Of the three that TheStreet called out prominently in that April article, Twilio, Zscaler and Okta, the first two are down 16% and 38%, respectively, while Okta has eked out a small edge over the Standard & Poor's 500, rising 5.4%.
The collapse in Twilio and Zscaler means that the year-to-date return for both has fallen below both the S&P and the Nasdaq Composite Index. Okta has held up much better, however, rising about 53% for the year so far.
All three of these names are still quite expensive. Twilio and Zscaler trade at, respectively, 318 and 159 times next year's projected earnings per share. Okta is still losing money and is projected to do so through January of 2021. On a price-to-revenue basis, Okta trades at the nosebleed level of 20 times next year's projected revenue of $563 million for the fiscal year ending in January. By comparison, Microsoft (MSFT - Get Report) and Oracle (ORCL - Get Report) , to name just two established software firms, trade for 7.6 times and 4.5 times projected revenue, respectively, albeit with much slower rates of growth, of course.
The valuation's gotten cheaper for Twilio and Zscaler, but not drastically so. Back then, Twilio and Zscaler fetched 434 and 244.5 times forward earnings.
The important thing is that these names are not only pricey -- they're pricey at a time when pricey stocks are coming into disfavor. The collapse of pricey, money-losing IPO darlings, such as Uber (UBER) , which has lost a quarter of its value since going public in May, shows that investors are less patient with high-growth schemes that don't make money. The shelving of WeWork's planned IPO a couple of weeks ago is an even bigger tell that investor patience has worn thin for the prospect of expensive growth names.
The latest bad sign was the collapse of Workday (WDAY - Get Report) , a slightly more established cloud name that went public back in 2012. Workday's analyst day meeting on Monday failed to impress, leading to several cuts in price targets among analysts on the stock the next day. The shares have collapsed 16% this week and are down 22% since the April 10 article included Workday as one of the pricier names that had room to go lower.
Nor is it just these four. The most surprising thing is that recently public names have had a tough time of late. PagerDuty (PD) and Zoom Video Communications (ZM) held up relatively better than Uber following their April IPOs. But Zoom is up just 6% since then, and PagerDuty has collapsed by 35%.
Slack (WORK) , one of the most eagerly anticipated cloud software debuts of this year, is down a whopping 43% since its June IPO.

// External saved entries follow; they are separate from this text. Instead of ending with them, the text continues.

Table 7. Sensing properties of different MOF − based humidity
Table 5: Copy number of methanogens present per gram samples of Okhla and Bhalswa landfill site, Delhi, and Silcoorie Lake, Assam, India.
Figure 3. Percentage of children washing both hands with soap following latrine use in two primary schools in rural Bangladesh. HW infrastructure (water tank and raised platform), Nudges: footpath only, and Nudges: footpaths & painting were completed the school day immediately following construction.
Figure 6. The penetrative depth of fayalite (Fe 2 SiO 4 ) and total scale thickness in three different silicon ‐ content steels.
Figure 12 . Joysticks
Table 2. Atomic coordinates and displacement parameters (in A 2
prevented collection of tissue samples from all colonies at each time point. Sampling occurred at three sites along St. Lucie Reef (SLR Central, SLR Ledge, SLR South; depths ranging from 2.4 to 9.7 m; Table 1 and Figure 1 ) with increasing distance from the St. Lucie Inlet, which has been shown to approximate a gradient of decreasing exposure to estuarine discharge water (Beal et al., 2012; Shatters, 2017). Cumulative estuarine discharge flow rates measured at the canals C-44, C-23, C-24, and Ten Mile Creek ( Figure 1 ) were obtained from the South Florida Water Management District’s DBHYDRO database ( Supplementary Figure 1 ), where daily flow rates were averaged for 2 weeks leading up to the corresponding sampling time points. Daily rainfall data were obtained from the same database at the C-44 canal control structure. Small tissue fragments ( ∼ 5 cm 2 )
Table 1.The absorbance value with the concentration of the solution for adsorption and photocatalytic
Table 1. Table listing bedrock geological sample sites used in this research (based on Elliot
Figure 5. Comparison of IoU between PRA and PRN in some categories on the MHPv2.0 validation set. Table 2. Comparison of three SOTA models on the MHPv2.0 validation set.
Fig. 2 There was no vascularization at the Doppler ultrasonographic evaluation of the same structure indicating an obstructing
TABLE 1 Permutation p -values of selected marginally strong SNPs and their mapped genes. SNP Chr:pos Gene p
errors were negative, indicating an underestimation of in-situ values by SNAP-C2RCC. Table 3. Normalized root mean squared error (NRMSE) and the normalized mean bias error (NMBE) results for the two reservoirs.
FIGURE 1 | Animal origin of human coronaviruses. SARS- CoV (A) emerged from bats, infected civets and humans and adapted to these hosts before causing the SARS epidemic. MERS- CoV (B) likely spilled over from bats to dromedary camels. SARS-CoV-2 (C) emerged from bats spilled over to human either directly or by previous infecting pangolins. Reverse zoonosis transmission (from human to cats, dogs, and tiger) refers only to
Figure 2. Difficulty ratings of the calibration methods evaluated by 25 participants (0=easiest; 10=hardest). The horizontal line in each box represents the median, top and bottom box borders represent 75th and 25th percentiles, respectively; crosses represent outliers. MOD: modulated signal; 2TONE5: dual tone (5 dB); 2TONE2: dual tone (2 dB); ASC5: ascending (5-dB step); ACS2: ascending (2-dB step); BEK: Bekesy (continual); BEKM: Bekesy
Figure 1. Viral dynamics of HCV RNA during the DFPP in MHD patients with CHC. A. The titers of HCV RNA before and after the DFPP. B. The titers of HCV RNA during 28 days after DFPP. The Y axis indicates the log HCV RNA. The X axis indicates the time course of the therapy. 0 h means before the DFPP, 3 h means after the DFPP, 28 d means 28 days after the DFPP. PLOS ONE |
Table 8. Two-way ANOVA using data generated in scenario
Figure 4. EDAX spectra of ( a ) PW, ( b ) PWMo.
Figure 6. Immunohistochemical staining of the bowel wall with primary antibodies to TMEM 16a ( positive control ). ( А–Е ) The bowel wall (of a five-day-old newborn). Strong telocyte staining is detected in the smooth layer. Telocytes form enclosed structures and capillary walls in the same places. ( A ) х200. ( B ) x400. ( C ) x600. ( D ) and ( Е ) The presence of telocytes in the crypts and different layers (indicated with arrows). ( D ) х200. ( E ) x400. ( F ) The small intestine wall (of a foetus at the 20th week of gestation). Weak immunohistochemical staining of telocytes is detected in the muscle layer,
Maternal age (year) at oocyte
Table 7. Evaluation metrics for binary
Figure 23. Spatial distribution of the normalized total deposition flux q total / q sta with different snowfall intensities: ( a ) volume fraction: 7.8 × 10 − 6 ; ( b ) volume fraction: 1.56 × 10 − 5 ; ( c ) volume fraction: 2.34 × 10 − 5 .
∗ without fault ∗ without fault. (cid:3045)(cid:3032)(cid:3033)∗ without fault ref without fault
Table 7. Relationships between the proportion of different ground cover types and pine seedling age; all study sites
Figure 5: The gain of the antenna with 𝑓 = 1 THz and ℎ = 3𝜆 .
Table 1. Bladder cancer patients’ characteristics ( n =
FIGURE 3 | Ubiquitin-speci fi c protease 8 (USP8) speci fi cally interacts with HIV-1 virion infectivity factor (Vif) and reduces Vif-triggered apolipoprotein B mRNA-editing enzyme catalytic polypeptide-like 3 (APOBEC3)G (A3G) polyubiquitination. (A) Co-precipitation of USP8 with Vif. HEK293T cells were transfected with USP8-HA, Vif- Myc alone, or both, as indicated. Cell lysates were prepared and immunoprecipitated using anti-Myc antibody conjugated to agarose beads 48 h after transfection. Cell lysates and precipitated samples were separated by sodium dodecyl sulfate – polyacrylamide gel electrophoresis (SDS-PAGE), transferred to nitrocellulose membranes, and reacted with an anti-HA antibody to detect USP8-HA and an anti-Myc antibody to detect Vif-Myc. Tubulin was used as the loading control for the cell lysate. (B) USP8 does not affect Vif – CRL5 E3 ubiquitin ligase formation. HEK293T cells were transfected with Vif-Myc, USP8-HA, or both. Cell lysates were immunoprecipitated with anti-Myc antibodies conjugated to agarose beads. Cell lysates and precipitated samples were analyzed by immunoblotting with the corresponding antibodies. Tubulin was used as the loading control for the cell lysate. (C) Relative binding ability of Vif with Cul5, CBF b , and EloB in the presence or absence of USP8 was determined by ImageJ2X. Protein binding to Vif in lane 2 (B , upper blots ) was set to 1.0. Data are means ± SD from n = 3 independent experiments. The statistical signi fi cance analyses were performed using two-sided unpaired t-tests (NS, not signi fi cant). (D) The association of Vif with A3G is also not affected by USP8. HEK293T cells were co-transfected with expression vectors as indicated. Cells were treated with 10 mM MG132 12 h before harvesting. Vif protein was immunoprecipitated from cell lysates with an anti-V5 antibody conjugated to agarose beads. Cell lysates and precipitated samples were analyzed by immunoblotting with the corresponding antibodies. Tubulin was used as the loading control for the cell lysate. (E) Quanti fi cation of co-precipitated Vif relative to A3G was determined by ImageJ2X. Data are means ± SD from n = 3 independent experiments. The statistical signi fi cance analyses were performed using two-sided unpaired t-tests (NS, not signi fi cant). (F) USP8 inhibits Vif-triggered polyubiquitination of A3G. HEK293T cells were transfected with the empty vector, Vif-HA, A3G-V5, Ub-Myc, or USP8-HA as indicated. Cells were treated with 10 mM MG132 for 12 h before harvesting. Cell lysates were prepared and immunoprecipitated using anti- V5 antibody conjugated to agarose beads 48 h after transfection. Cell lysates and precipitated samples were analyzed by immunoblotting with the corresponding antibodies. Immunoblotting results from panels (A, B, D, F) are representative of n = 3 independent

All of these movements reflect aspects of the same phenomenon: Investors have had enough for the time being of big-ticket, high-growth, mostly money-losing names. They're returning to established, profitable names that keep delivering decent financials results, including Microsoft and Apple (AAPL - Get Report) and Alphabet (GOOGL - Get Report) .
Are Twilio and the rest still the future of software? Perhaps. But with the bloom off the rose, the next movement in their trading could be acquisitions of some of the names that narrow the field. Unless, of course, management at Twilio and the rest believe their shares, pricey as they are, are undervalued amidst their current slump.